Rapid-Cycle Evaluation and Shared Learning to Accelerate Innovation
To evaluate the UPMC PHM strategy, we will track both process and short-, intermediate, and long-term outcome measures. We are particularly interested in learning not only how well the PHM strategy works to achieve the Triple Aim goals but also the extent to which implementation differs by region, which elements have a greater or lesser impact on achieving goals, and how staff activities and experiences in their roles change as a result of the strategy.

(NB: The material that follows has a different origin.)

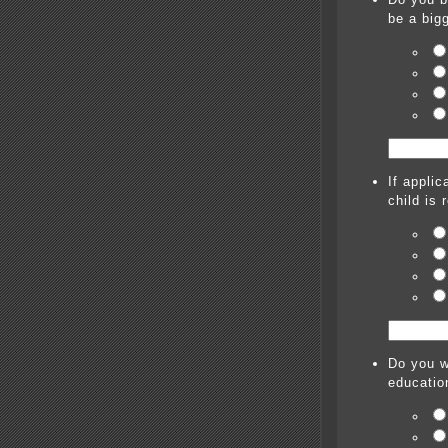
be a bigg
If applic
child is 
Do you w
educatio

Using a UPMC ISD-supported learning collaborative approach, 6 quality improvement teams of PHM staff representing each microsystem will convene regularly to design rapid-cycle improvement tests for achieving implementation objectives, use data captured by the analytics and informatics infrastructure to inform future actions, and share learnings to spread innovations across multiple geographies. These tests will focus on targeted areas for on-the-ground improvements, such as gaps in care, transitions in care, and engagement and retention in relevant health and care management programs. Real-time monitoring of individual and population health outcomes will provide information needed for optimizing clinical programs and achieving organizational performance goals, including quality targets and regulatory requirements specific to individual lines of business. Through these processes we will iterate our predictive analytic models to identify and prioritize members for services, including integrating data on social determinants of health through our improved community partnerships, and work to continuously refine model implementation. As new learnings emerge, the strategy can be continuously adapted to support new initiatives, link with other parts of the business, and incorporate new tools and assessment points to further guide line of business and organizational decision making.
Looking Ahead
As efforts continue to optimize health system performance, innovation, learning, and improvement will be required at multiple levels and across sectors in order to achieve the Triple Aim. UPMC ISD's PHM strategy, which seeks to understand and improve the health of populations based on local needs and conditions, broaden the role of primary care and other community-based services, and promote rapid testing and scale-up, represents an important step in this direction. Clearly, substantial iteration and adaption of this approach, as well as others that are emerging across the industry, will be needed to hasten our collective progress along the road to value-driven health care. We look forward to sharing updates on our experience at UPMC, including the evaluation results of our ongoing implementation efforts as they emerge. Hopefully, this work will provide a useful road map for effectively managing the health of populations and achieving high-value health care.
Footnotes
Author Disclosure Statement
The authors declare that there are no conflicts of interest. The authors received no financial support for the research, authorship, and/or publication of this article.